Sanctuary refers to a place of safety and refuge. Sanctuary as a form of civil initiative becomes necessary when the safety of refugees is threatened, often when a state does not recognize someone’s fear of persecution. The practice of offering sanctuary comes from a commitment to protect members of our communities from deportation and enforced poverty.
Sanctuary is often associated with taking residence in a church or place of worship as a form of protection from deportation. However, church sanctuary is one of many tools used by sanctuary groups to support refugees. Sanctuary may involve sanctuary city policies such as non-cooperation with immigration enforcement and access to services for residents regardless of immigration status; it may be offered as informal communities providing practical and emotional support in solidarity with refugees; and it may be offered through sanctuary in a church or place of worship. These three forms of sanctuary strengthen and support one another, together creating a robust sanctuary for refugees.

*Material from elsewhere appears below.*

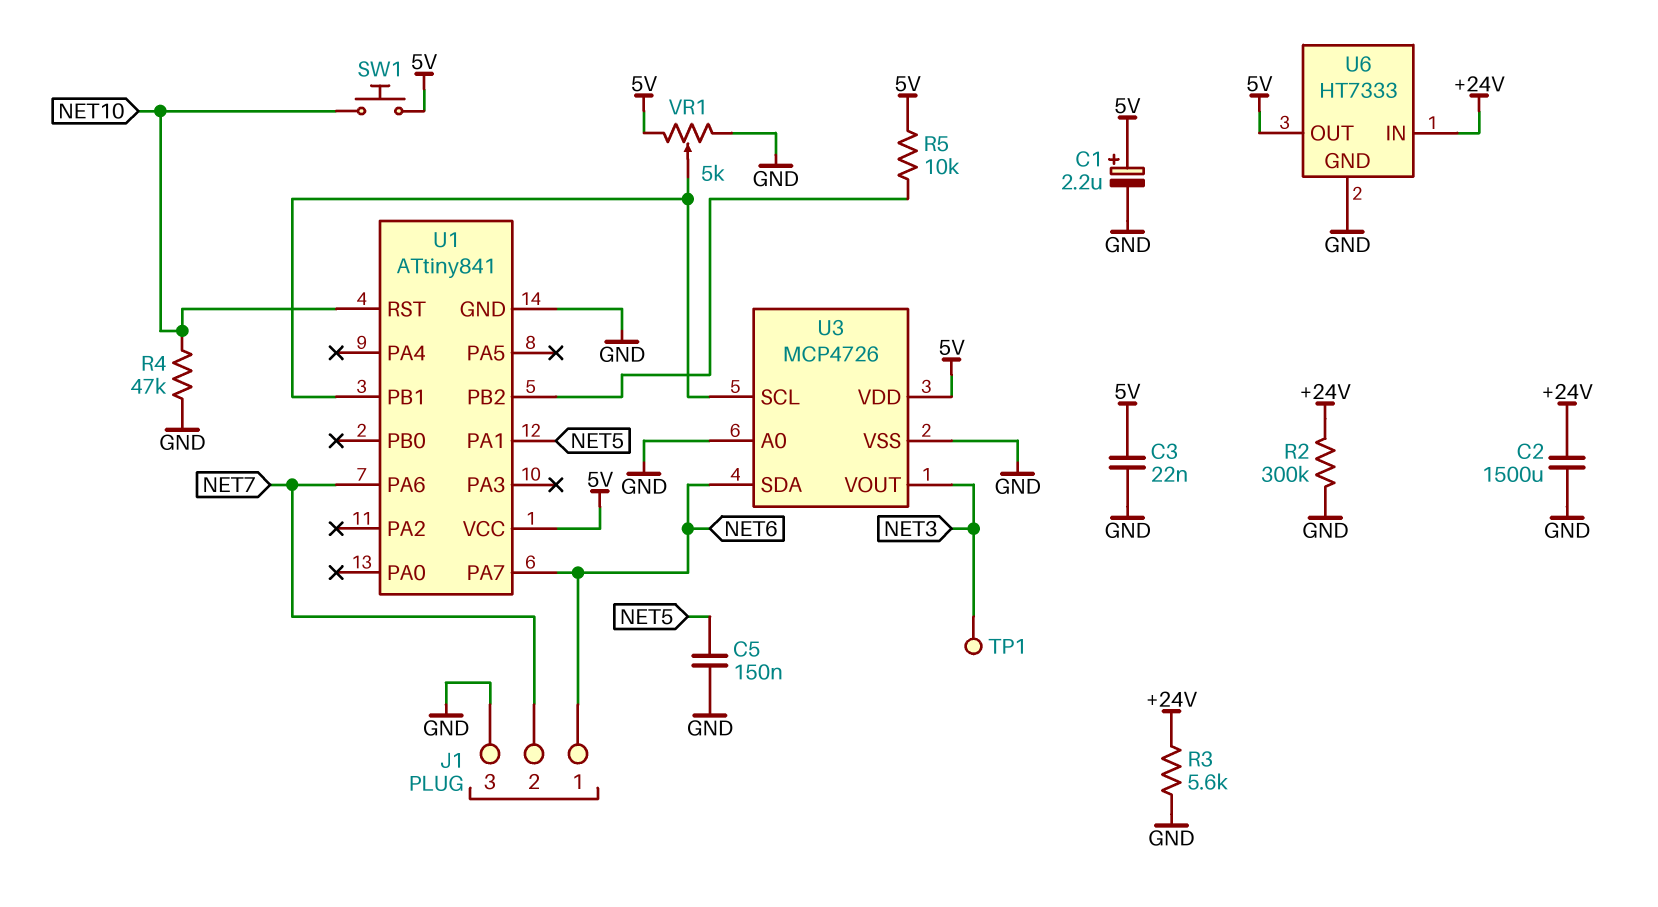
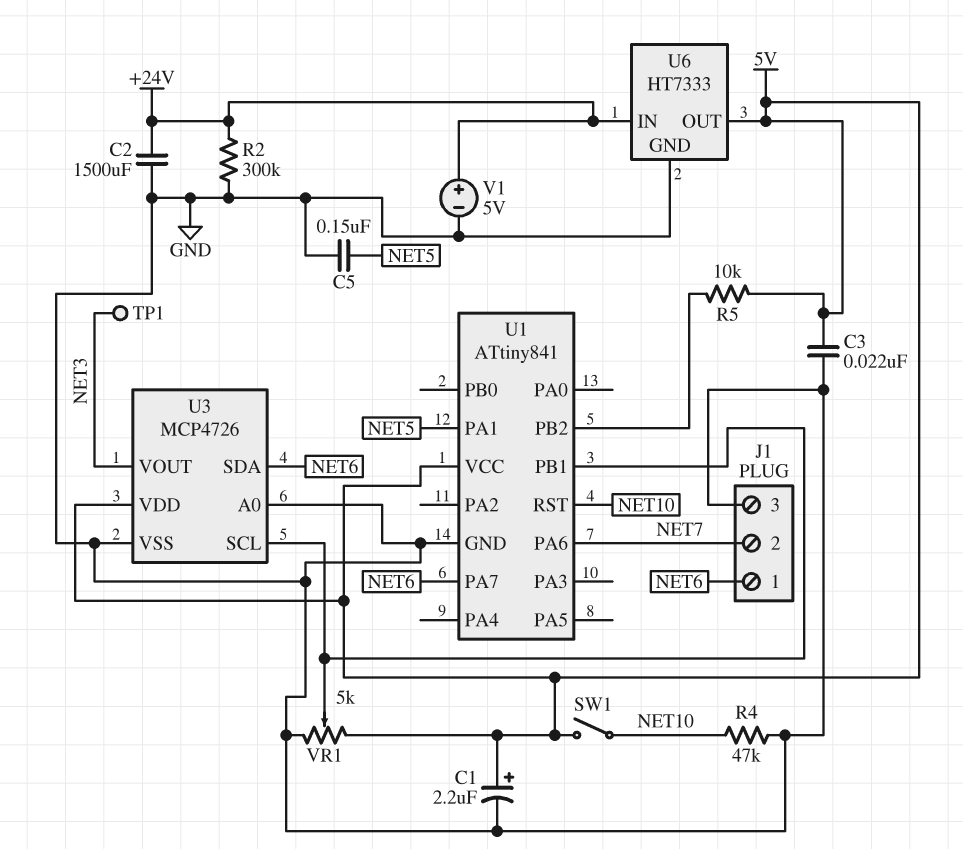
R3: 5.6k (+24V, GND) -> none
SW1: button (5V, NET10) -> switch (5V, NET10)
V1: none -> 5V (plus +24V, minus GND)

At times, taking sanctuary is a public event, intended to raise awareness about the plight of an individual or family or about the systemic failures of the refugee determination system. Other times, people take or offer sanctuary privately to ensure the safety and well-being of the individuals involved.
The Canadian Sanctuary Network uses casework, public education, and advocacy to support refugees and to seek structural change. Our goal is to strengthen Canada’s refugee protection system and to find a remedy for people who were wrongly denied refugee status.